TORONTO, Jan. 30, 2012 /CNW/ - Accessible Media Inc. (AMI) today announced that The Accessible Channel-TACtv would be rebranded as AMI-tv.
"This is the next stage in our brand evolution," stated David Errington, President and CEO of Accessible Media Inc.-AMI. "Since we launched a reading service over 20 years ago, our media portfolio has expanded to include the world's only digital TV service in which all programs carry open described video and closed captions, as well as our accessible website, AMI.ca," continued Errington.
In 2010 the non-profit AMI changed its name from the National Broadcast Reading Service to Accessible Media Inc., reflecting the addition of The Accessible Channel broadcast license to the VoicePrint reading service. Since then AMI has consolidated its corporate, TV and VoicePrint websites into one, AMI.ca .
"And with that," adds Errington, "came the realization that we also had to link all our services under the AMI banner to aid our marketing efforts and to make it easier for our present and potential new audiences to access us and recognize all our services."
The rebranding from TACtv to AMI-tv is effective January 30.

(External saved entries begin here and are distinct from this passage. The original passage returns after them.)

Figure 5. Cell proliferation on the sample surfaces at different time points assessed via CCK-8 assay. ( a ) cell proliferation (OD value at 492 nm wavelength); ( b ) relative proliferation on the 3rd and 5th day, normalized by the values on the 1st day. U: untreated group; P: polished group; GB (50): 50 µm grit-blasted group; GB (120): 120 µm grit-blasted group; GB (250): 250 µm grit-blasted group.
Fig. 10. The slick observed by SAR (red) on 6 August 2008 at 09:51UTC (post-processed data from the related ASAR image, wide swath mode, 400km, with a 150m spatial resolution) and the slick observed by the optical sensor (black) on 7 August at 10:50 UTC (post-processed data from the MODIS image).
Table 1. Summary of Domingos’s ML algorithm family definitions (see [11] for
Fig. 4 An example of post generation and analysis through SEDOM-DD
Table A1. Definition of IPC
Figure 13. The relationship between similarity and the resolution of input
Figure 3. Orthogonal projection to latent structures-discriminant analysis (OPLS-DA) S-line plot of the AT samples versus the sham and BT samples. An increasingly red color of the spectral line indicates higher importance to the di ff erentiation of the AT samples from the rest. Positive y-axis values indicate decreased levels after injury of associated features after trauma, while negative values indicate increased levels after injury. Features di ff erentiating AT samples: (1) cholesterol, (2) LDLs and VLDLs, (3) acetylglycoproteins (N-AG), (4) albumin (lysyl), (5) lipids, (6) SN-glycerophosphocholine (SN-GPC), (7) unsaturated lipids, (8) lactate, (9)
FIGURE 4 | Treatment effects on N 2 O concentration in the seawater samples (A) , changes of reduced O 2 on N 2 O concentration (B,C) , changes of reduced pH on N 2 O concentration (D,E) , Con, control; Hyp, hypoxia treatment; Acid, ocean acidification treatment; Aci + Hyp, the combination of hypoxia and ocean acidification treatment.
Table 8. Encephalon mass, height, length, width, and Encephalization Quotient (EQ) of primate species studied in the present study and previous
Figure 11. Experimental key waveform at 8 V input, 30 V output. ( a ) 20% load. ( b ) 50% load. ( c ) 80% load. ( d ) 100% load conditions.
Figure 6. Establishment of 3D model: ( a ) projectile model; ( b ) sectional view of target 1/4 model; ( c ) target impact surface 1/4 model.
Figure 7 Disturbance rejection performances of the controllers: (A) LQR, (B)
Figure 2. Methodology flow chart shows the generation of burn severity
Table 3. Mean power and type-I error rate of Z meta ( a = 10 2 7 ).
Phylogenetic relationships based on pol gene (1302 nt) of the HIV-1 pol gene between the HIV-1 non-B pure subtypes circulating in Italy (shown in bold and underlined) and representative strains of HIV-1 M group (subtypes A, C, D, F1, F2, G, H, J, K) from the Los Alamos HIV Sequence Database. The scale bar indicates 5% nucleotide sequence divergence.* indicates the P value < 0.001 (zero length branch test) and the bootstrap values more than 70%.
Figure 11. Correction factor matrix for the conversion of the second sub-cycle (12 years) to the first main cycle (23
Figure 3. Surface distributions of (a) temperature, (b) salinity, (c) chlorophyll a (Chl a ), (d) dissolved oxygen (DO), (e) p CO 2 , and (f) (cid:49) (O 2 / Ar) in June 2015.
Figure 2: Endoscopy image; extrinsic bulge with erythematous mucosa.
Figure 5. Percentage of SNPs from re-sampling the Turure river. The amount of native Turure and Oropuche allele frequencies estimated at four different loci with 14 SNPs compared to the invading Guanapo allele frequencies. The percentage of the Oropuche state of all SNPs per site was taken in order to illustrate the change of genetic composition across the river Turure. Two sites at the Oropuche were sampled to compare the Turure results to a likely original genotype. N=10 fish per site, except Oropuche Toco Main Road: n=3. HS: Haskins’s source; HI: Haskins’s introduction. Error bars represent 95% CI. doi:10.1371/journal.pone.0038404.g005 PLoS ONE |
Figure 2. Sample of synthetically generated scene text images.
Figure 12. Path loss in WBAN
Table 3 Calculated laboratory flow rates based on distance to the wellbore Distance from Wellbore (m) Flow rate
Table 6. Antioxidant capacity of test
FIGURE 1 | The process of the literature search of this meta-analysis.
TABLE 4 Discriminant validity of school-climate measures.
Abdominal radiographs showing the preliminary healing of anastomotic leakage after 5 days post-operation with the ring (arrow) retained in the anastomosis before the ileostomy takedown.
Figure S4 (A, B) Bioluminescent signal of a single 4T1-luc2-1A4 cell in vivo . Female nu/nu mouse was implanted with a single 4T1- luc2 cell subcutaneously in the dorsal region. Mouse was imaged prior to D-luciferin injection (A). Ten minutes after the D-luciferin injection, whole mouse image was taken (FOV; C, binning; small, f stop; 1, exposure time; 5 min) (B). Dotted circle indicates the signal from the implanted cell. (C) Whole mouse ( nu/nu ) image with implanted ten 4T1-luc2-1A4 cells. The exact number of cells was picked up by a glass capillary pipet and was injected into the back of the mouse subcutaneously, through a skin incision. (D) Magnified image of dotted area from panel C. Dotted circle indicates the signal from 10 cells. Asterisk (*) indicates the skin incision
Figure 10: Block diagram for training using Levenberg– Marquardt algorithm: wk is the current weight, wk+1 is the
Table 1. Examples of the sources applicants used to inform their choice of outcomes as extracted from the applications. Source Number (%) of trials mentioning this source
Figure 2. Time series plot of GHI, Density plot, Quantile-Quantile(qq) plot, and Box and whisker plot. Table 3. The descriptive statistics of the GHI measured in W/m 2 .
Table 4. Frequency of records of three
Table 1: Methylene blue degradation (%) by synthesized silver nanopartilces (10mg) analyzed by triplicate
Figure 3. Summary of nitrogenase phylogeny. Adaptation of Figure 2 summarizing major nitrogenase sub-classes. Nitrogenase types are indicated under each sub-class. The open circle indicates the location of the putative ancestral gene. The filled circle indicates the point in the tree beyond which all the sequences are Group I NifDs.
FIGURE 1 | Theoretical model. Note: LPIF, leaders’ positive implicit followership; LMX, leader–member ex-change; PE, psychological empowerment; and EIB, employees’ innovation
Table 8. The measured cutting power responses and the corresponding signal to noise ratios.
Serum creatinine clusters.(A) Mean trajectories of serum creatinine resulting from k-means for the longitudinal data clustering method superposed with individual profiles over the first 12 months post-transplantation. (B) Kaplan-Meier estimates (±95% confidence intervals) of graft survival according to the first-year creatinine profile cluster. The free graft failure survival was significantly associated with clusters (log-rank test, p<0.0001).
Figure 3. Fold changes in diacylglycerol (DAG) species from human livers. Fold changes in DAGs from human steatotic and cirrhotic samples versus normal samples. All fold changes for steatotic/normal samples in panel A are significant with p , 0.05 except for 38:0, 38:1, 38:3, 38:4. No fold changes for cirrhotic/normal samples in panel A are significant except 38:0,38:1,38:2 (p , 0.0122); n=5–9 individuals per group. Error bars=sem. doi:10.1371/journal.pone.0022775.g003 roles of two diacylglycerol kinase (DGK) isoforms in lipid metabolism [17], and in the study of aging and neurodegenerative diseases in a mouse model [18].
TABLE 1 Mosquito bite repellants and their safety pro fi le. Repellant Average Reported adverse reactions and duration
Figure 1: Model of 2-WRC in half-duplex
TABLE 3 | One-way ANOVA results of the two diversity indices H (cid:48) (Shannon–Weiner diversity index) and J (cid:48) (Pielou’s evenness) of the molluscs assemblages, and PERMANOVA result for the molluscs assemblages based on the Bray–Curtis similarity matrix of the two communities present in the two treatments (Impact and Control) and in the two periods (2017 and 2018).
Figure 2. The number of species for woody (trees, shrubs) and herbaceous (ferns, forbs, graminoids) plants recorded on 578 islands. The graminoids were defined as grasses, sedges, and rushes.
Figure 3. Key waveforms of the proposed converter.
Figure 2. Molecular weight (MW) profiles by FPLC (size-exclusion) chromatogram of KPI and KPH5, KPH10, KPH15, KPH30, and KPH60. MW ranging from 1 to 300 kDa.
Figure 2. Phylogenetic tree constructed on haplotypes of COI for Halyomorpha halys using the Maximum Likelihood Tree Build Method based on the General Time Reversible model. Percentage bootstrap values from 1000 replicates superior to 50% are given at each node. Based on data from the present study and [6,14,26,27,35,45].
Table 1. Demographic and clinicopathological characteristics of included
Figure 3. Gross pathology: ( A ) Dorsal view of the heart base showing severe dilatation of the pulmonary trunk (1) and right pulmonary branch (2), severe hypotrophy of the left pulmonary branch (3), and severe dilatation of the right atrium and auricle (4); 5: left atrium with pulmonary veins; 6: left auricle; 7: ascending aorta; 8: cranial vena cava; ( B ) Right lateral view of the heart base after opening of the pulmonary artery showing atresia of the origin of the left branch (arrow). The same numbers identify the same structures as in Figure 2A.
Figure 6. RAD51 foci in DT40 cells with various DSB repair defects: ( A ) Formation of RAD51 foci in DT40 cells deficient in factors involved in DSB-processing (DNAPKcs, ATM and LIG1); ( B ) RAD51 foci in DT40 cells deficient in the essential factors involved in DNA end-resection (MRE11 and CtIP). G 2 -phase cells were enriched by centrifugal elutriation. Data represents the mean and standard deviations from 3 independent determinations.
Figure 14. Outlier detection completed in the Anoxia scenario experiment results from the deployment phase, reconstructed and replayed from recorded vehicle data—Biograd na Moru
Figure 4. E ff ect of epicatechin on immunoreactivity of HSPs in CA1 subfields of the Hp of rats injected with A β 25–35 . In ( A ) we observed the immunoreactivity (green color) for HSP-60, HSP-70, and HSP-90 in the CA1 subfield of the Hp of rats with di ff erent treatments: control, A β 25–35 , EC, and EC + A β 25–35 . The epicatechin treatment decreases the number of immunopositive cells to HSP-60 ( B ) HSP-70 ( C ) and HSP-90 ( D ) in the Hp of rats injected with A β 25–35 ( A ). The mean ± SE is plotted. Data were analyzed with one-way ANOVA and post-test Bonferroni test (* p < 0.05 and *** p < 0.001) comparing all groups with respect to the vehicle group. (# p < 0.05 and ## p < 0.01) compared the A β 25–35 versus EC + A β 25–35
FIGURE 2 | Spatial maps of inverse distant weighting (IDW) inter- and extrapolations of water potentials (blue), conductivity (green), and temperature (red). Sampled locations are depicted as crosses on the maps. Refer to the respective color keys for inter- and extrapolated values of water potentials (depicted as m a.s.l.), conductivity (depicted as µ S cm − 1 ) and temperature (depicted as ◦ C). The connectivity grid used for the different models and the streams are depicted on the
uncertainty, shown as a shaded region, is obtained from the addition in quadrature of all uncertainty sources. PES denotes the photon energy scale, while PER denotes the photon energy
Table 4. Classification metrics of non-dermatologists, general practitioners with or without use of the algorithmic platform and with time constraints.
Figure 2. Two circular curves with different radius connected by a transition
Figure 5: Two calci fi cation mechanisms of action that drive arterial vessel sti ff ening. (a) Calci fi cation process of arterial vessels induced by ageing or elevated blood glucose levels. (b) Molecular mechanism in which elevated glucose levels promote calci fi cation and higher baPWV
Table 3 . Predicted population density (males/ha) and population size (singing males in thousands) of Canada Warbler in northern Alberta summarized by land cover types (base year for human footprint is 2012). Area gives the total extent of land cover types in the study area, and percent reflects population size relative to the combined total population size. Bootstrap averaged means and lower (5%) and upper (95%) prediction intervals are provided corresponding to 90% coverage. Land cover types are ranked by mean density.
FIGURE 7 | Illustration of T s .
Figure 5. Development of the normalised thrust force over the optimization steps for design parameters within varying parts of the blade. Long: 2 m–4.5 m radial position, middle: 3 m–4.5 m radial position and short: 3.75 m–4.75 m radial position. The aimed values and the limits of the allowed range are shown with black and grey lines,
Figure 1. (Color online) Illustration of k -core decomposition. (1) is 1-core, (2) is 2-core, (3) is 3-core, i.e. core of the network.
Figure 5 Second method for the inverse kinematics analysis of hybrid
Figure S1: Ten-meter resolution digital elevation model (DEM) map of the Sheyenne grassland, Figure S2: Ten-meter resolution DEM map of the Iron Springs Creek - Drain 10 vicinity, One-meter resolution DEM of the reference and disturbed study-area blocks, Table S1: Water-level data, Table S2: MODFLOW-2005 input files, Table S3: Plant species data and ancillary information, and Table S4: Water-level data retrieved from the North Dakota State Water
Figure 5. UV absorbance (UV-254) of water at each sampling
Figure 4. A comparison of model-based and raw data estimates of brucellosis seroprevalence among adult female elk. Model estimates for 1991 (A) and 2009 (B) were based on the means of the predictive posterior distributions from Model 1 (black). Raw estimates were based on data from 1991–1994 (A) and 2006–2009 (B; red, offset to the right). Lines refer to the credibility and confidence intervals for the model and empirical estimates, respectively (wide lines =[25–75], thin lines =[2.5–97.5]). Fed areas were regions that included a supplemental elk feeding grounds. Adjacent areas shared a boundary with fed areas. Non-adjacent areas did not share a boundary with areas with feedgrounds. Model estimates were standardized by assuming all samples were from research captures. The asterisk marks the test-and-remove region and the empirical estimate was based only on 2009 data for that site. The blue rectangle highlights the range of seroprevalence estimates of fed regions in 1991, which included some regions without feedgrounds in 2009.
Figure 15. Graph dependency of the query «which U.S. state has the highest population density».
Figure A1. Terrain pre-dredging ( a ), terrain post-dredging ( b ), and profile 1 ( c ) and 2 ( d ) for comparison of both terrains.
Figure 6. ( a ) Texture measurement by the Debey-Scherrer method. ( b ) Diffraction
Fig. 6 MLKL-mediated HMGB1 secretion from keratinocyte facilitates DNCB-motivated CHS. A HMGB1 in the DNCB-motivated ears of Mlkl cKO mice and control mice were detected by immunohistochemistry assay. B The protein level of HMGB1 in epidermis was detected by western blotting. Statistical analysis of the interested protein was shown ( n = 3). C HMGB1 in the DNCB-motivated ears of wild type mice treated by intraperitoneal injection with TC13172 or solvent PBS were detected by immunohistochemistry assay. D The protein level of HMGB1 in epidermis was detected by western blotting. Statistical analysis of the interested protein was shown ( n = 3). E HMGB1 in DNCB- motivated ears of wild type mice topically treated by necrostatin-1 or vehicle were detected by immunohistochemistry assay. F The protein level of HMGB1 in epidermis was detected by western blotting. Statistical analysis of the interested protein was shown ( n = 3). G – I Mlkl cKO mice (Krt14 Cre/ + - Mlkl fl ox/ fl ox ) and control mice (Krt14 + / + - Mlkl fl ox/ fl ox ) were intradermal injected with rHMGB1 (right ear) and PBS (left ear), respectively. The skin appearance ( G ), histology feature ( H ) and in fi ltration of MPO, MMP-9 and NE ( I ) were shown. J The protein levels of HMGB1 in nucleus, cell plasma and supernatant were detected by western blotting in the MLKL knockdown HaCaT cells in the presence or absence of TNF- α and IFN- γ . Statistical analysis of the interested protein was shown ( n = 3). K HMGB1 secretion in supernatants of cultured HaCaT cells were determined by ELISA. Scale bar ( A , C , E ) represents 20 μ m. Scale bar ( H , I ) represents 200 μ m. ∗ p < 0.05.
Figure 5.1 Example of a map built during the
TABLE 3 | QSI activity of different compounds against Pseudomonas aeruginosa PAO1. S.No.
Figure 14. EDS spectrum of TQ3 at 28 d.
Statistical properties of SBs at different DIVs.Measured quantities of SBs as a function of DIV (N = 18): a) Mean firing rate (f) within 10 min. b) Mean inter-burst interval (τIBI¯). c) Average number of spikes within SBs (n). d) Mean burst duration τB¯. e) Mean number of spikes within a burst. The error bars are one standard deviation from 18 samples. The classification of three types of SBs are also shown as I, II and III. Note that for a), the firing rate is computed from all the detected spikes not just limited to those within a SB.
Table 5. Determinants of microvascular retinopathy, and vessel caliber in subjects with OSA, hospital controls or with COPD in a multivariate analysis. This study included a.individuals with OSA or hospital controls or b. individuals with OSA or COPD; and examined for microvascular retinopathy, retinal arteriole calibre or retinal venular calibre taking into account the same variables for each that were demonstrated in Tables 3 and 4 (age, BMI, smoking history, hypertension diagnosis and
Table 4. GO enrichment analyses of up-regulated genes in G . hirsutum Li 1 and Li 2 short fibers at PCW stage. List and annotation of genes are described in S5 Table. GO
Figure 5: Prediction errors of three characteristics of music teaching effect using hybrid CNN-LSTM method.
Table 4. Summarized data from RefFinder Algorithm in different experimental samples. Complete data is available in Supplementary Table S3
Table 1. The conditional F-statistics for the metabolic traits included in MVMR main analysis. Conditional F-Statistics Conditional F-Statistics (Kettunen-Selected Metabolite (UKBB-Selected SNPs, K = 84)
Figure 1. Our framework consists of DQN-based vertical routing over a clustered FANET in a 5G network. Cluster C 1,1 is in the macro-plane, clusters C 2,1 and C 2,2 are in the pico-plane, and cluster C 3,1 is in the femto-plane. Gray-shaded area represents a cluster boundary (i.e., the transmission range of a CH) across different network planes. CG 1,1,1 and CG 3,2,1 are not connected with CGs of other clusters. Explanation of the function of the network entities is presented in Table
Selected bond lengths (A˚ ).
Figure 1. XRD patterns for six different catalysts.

"Though this name change is just the latest stage, our overall rebranding initiative will definitely enable us to more efficiently and effectively build awareness and cross promote our services amongst the growing population of Canadians with disabilities, including our audiences of blind and partially sighted Canadians who benefit from having the media of everyday life made accessible through described video," explains Peter Burke, AMI VP, Marketing & Communications.
"As well, a unified AMI brand and website allows AMI to reinforce the leadership position the Canadian broadcasting system has taken with respect to media accessibility," added Errington.
About Accessible Media Inc.
Accessible Media Inc. (AMI) is a not-for-profit multimedia organization operating two broadcast services, AMI-tv (formerly The Accessible Channel-TACtv) and VoicePrint (soon to be known as AMI-audio), and a companion website, AMI online (www.ami.ca). AMI serves more than five million Canadians who are blind or with low vision, deaf or hard of hearing, learning disabled, mobility or print restricted, or learning English as a second language by making print, broadcast and online media accessible.